The authorities quickly tracked down Irene’s father.  On Dec. 31, investigators arrived at a house in Bellaire, Ohio where he was staying. Young Donnie appeared and offered up information that astonished the police.

“Mommy shot a cop just like you,” Donnie said. “Uncle Tom shot another one in the head. He shot right through the windshield.”

“Jeepers, what a goof,” said a boy in Tom’s store when the story about Donnie’s remarks was read aloud. “How stupid can you get?”

“You are the goof,” answered a girl. “Donnie is only 4 years old! I bet you weren’t so smart when you were his age. You aren’t too smart now.”

Glen and Irene split up from her brother Tom, had close calls with police in St. Louis and Dallas, and picked up an ex-con hitchhiker named Ackerman before finding themselves in Pinal County, Ariz., where they kidnapped a deputy sheriff and engaged in another gun battle that wounded two officers. They managed to speed away into the night. Their captive managed to escape. Forced to abandon their car, the trio set off on foot into the foothills of the Estrella Mountains. A posse of 75 local lawmen with air support from an Arizona-based flier tracked them down, and yet another gun battle ensued during which a deputy sheriff was critically wounded. Out of ammo and facing hopeless odds, Glen and Irene surrendered and were extradited to Pennsylvania. Arizona regretted the extradition because on Jan. 29, 1930, the wounded deputy died of his injuries.

◆ **WHAT THIS EXERCISE ASKS**:
a: List every person named in the passage about Irene and Glen.
b: In the passage about Irene and Glen, retype the part that opens with the words containing "Glen and Irene split" and closes with "of his injuries.".
c: Extend the passage about Irene and Glen with a few more sentences that carry on from its last line.
The material after this passage comes from a separate source.

◆ **ENTRIES SUPPLIED**:

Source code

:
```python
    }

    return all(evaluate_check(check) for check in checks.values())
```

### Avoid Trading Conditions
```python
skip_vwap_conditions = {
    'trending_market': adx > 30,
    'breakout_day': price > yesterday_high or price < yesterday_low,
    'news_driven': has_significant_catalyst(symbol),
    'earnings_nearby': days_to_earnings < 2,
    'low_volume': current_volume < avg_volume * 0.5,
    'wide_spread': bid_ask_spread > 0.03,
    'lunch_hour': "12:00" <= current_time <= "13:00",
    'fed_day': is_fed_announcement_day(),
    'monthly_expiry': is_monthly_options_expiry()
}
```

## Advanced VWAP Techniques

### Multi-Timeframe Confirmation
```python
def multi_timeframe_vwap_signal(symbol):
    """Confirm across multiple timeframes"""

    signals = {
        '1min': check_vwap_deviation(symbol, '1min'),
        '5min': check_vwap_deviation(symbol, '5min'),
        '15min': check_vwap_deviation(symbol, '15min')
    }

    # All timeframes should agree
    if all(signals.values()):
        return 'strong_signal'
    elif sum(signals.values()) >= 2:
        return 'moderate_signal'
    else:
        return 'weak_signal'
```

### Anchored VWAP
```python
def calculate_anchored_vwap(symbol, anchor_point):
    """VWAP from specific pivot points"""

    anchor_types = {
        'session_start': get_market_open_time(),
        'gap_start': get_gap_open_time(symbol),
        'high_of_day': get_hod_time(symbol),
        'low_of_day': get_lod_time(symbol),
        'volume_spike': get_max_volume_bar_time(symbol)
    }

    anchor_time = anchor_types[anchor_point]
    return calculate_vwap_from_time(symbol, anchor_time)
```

◆ **EXPECTED OUTPUTS**:
a: Irene, Donnie, Tom, Glen, Ackerman

b:
Glen and Irene split up from her brother Tom, had close calls with police in St. Louis and Dallas, and picked up an ex-con hitchhiker named Ackerman before finding themselves in Pinal County, Ariz., where they kidnapped a deputy sheriff and engaged in another gun battle that wounded two officers. They managed to speed away into the night. Their captive managed to escape. Forced to abandon their car, the trio set off on foot into the foothills of the Estrella Mountains. A posse of 75 local lawmen with air support from an Arizona-based flier tracked them down, and yet another gun battle ensued during which a deputy sheriff was critically wounded. Out of ammo and facing hopeless odds, Glen and Irene surrendered and were extradited to Pennsylvania. Arizona regretted the extradition because on Jan. 29, 1930, the wounded deputy died of his injuries.

c:
Now the media were on fire and identified Irene as the leader of the gang. They called her “Blonde Trigger,” “Iron Irene,” and “Gun Girl.” One of the reporters filing dispatches from the trial was a young New York City reporter named Edward V. Sullivan, who would 18 years later begin hosting a long-running variety show on television that became known as the Ed Sullivan Show.

Tom Minns never failed to sell out all of his newspapers once the trial began in Pennsylvania. He ordered extra copies every day, and customers lined up to snatch them up and read about the famous Wheeling crime couple. To Tom’s great pleasure, many stayed in the store to talk about the case.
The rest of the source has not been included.